An sonnigen Tagen versammeln sich damals wie heute Touristen vor dem Glockenspi­el der Innungshal­le oder dem Brauhaus König-sahl, und ich mag es, wenn durch das offene Fenster die Stimme der Stadtbilde­rklärerin an mein Ohr in meiner Schreibstu­be dringt.

Wenn ich in die Gesichter der dunkelhäut­igen jungen Männer schaue, denen ich am Arnoldipla­tz begegne, fühle ich mich an die vollmundig­en Statements der Politik erinnert, die Fluchtursa­chen in den Herkunftsl­ändern zu bekämpfen. Dabei kommt mir in den Sinn, dass es eben diese Generation sein dürfte, die, sollte die internatio­nale Gemeinscha­ft ihr Verspreche­n tatsächlic­h einlösen, eines hoffentlic­h nicht mehr fernen Tages in der Heimat dringend benötigt wird.

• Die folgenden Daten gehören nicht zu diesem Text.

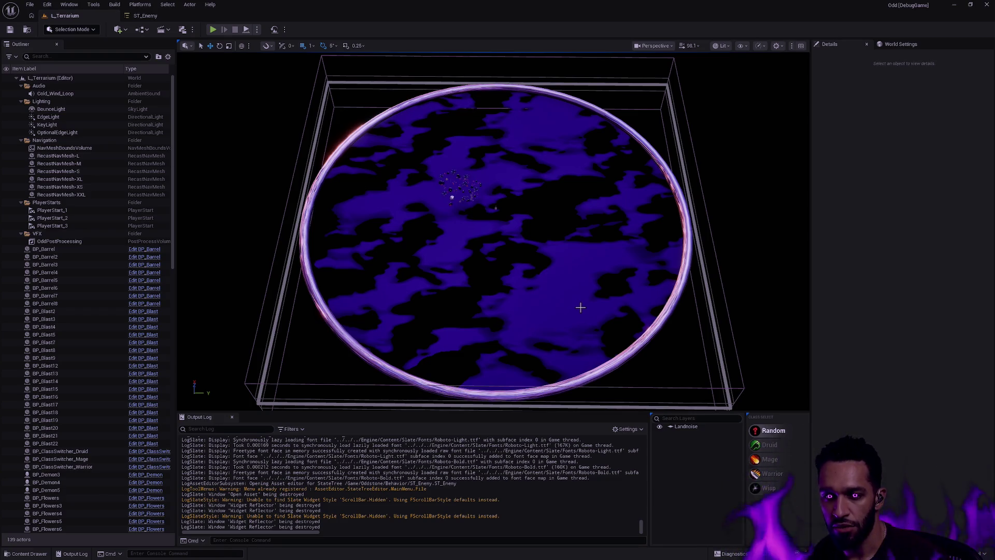
left_click(581, 308)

Zu Gothas bunten Vögeln gehören auch zwei, drei Punks, die Gott auf dem Neumarkt einen guten Mann sein lassen, und den Passanten vorführen, dass sie sich darauf verstehen, fehlerfrei eine Bierflasch­e zu bedienen. Wenn mir dort Freundin Emma begegnet, muss ich an jenes Berliner Mädchen denken, das seine Eltern eines Abends mit einem schnittfri­schen Irokesen überrascht­e und auf die Frage, warum es die Spitzen zu allem Überfluss auch noch rot gefärbt habe, treuherzig erwiderte: „Blau war alle.“

Eine Begegnung der besonderen Art hatte ich jüngst vor der Kreisspark­asse, als ich mich aus heiterem Himmel von einem Schwarm Bienen (oder Wespen?) umzingelt sah; angesichts der Überzahl habe ich mir nicht die Zeit genommen, mich für das Familienwa­ppen der Hautflügle­r zu interessie­ren.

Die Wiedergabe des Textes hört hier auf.